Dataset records

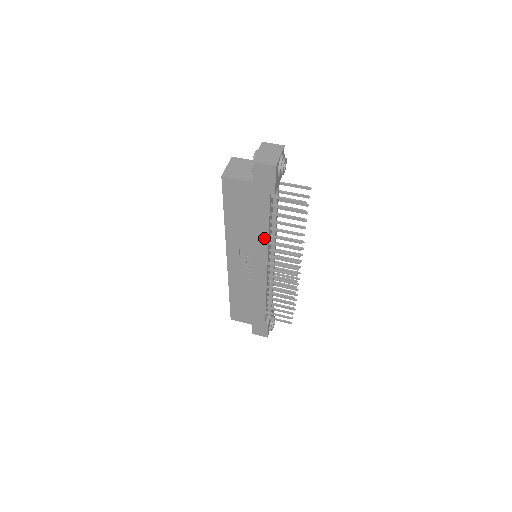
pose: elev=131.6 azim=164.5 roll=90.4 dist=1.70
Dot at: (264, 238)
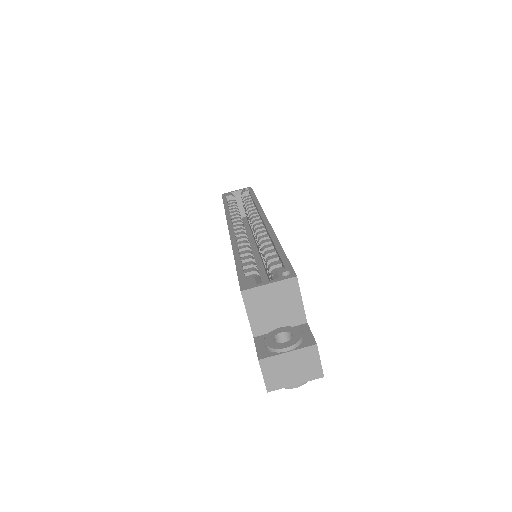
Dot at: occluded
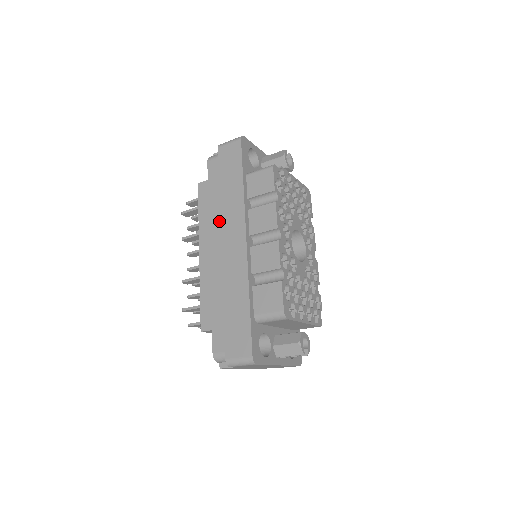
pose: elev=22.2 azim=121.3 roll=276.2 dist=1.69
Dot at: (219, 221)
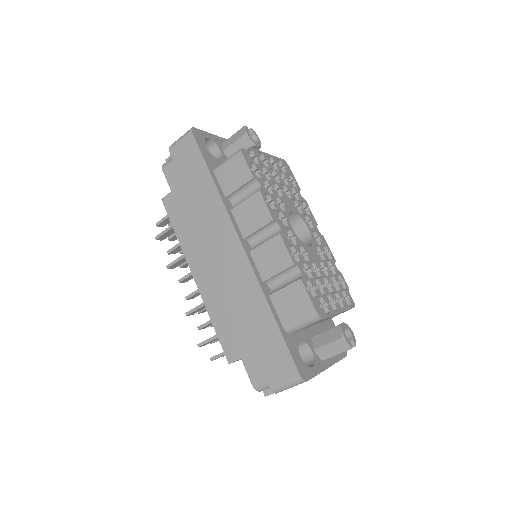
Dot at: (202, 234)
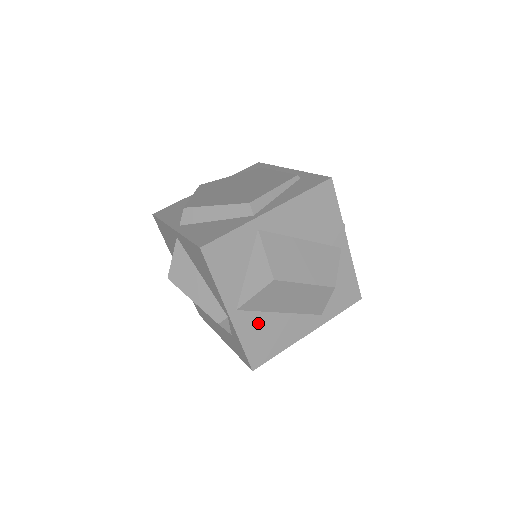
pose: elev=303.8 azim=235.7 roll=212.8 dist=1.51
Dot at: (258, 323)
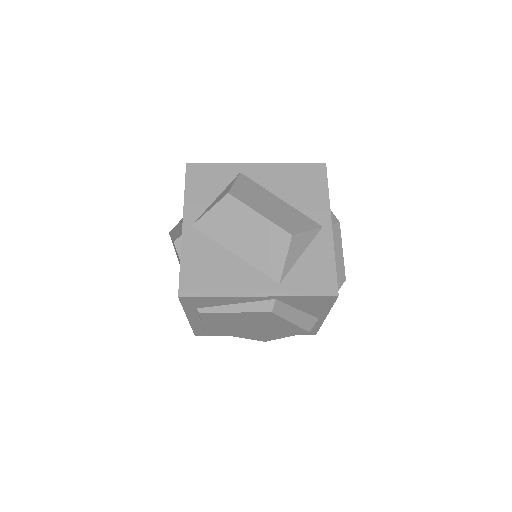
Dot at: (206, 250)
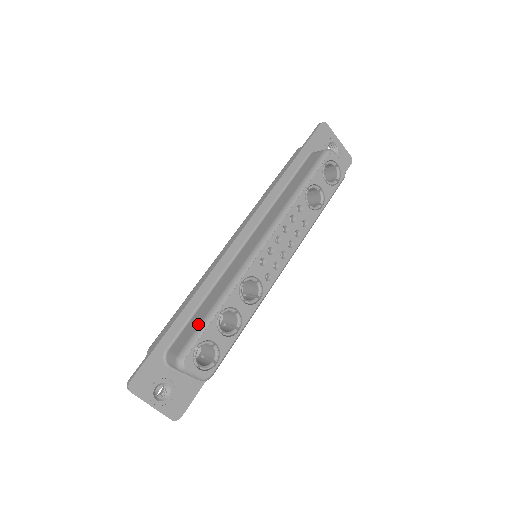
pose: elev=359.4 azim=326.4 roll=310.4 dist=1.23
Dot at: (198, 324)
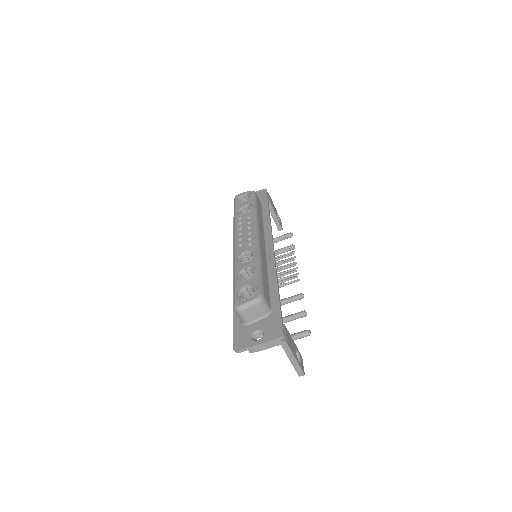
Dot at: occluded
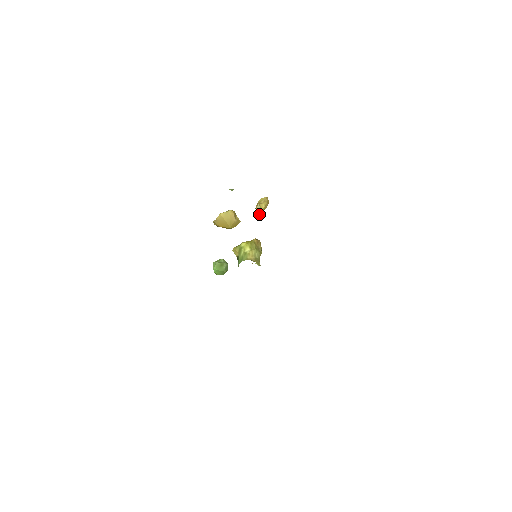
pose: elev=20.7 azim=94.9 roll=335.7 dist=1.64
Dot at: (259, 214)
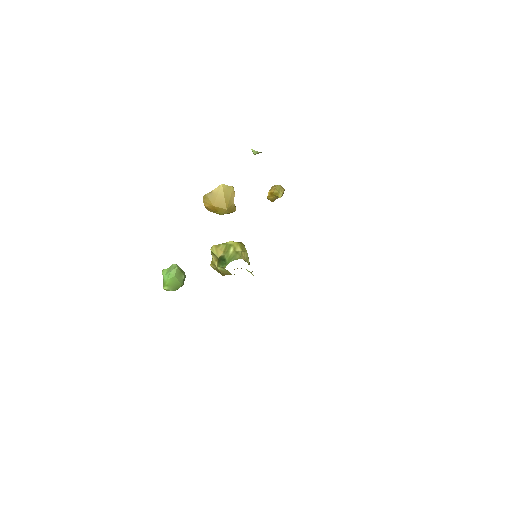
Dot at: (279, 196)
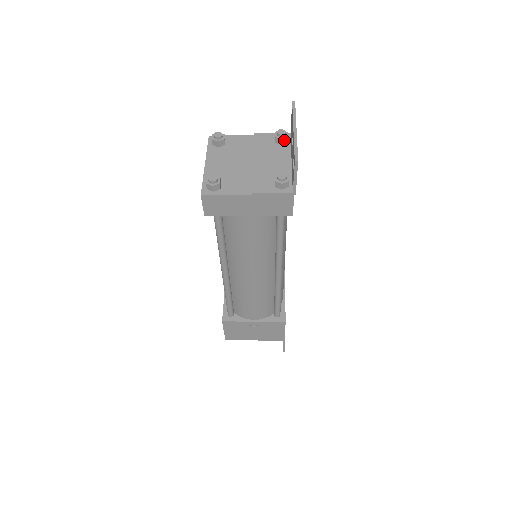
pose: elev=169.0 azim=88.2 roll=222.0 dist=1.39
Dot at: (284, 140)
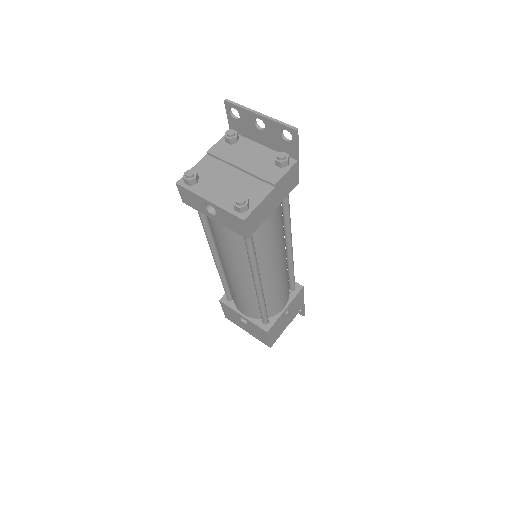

- Job:
Rename "pose" to "camera" throughout the rows above, leaving everything else unchanged. Omit the picture lines from your answer.

- The solution:
camera: elev=131.6 azim=164.5 roll=90.4 dist=1.70
Dot at: (264, 238)
Dot at: occluded
camera: elev=22.2 azim=121.3 roll=276.2 dist=1.69
Dot at: (219, 221)
Dot at: (202, 234)
camera: elev=303.8 azim=235.7 roll=212.8 dist=1.51
Dot at: (258, 323)
Dot at: (206, 250)
camera: elev=359.4 azim=326.4 roll=310.4 dist=1.23
Dot at: (198, 324)
Dot at: occluded
camera: elev=20.7 azim=94.9 roll=335.7 dist=1.64
Dot at: (259, 214)
Dot at: (279, 196)
camera: elev=169.0 azim=88.2 roll=222.0 dist=1.39
Dot at: (284, 140)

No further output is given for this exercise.